LLVM is an acronym that stands for low level virtual machine. It also refers to a compiling technology called the LLVM project, which is a collection of modular and reusable compiler and toolchain technologies. The LLVM project has grown beyond its initial scope as the project is no longer focused on traditional virtual machines.

Diagram depicting LLVM (low level virtual machine) being used as a collection of modular and reusable compiler and toolchain technologies for data.
Image from Jacopo Mangiavacchi via Medium


What Does LLVM Stand For?

LLVM was originally an acronym for low level virtual machine. The LLVM project started in 2000 as research at the University of Illinois. It studied compilation techniques for dynamic programming languages and LLVM static analysis. The goal of the LLVM project was to provide a SSA-based (static single assignment) compilation strategy. Today, LLVM has broadened its scope to include many different academic research, commercial and open source projects that have little relationship to virtual machines.

What is LLVM?

LLVM is a compiler and a toolkit for building compilers, which are programs that convert instructions into a form that can be read and executed by a computer.

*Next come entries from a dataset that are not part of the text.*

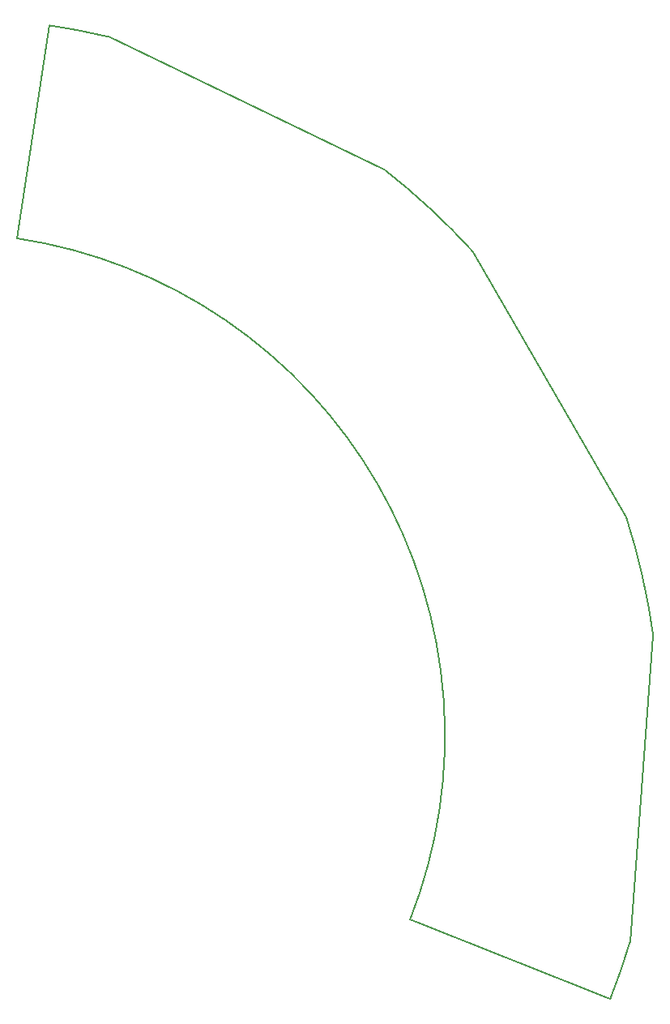
<source format=gbr>
%TF.GenerationSoftware,KiCad,Pcbnew,5.1.6*%
%TF.CreationDate,2020-07-16T12:24:58+02:00*%
%TF.ProjectId,Base-Interconnect,42617365-2d49-46e7-9465-72636f6e6e65,rev?*%
%TF.SameCoordinates,Original*%
%TF.FileFunction,Profile,NP*%
%FSLAX46Y46*%
G04 Gerber Fmt 4.6, Leading zero omitted, Abs format (unit mm)*
G04 Created by KiCad (PCBNEW 5.1.6) date 2020-07-16 12:24:58*
%MOMM*%
%LPD*%
G01*
G04 APERTURE LIST*
%TA.AperFunction,Profile*%
%ADD10C,0.200000*%
%TD*%
G04 APERTURE END LIST*
D10*
X198850078Y-119233300D02*
X219785799Y-127476199D01*
X221840199Y-121540311D02*
G75*
G02*
X219785799Y-127476199I-71840199J21540311D01*
G01*
X161155291Y-25834240D02*
G75*
G02*
X167322199Y-27027801I-11155291J-74165760D01*
G01*
X196156310Y-40884912D02*
G75*
G02*
X205456699Y-49506901I-46156310J-59115088D01*
G01*
X221453916Y-77210869D02*
G75*
G02*
X224272099Y-89575901I-71453916J-22789131D01*
G01*
X224272099Y-89575901D02*
X221840199Y-121540311D01*
X196156310Y-40884912D02*
X167322199Y-27027801D01*
X157768512Y-48077941D02*
X161155291Y-25834241D01*
X157768512Y-48077941D02*
G75*
G02*
X198850078Y-119233300I-7768512J-51922059D01*
G01*
X221453916Y-77210870D02*
X205456699Y-49506901D01*
M02*

</source>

The LLVM project is a collection of modular and reusable compiler and toolchain technologies. LLVM helps build new computer languages and improve existing languages. It automates many of the difficult and unpleasant tasks involved in language creation, such as porting the outputted code to multiple platforms and architectures.

How Is LLVM Different From GCC?

LLVM and the GNU Compiler Collection (GCC) are both compilers. The difference is that GCC supports a number of programming languages while LLVM isn’t a compiler for any given language. LLVM is a framework to generate object code from any kind of source code.

While LLVM and GCC both support a wide variety languages and libraries, they are licensed and developed differently. LLVM libraries are licensed more liberally and GCC has more restrictions for its reuse.

When it comes to performance differences, GCC has been considered superior in the past. But LLVM is gaining ground.

How A LLVM Compiler Works

On the front end, the LLVM compiler infrastructure uses clang — a compiler for programming languages C, C++ and CUDA — to turn source code into an interim format. Then the LLVM clang code generator on the back end turns the interim format into final machine code.

The compiler has five basic phases:
Lexical Analysis — Converts program text into words and tokens (everything apart from words, such as spaces and semicolons).

Parsing — Groups the words and tokens from the lexical analysis into a form that makes sense.

Semantic Analyser — Identifies the types and logics of the programs.

Optimization — Cleans the code for better run-time performance and addresses memory-related issues.

Code Generation — Turns code into a binary file that is executable.

How Does HEAVY.AI Work With LLVM?

HEAVY.AI has invested heavily into optimizing its code so a wide range of analytic workloads can run optimally on GPUs. This is why our compilation framework is built on LLVM in addition to utilizing the speed of GPUs. LLVM allows HEAVY.AI to transform query plans into architecture-independent intermediate code (LLVM IR) and then to use any of the LLVM architecture-specific “backends” to compile that IR code for the needed target, such as NVIDIA GPUs. The LLVM based C++ compiler, clang, generates the corresponding LLVM IR, and OmniSci combines it with our explicitly generated IR.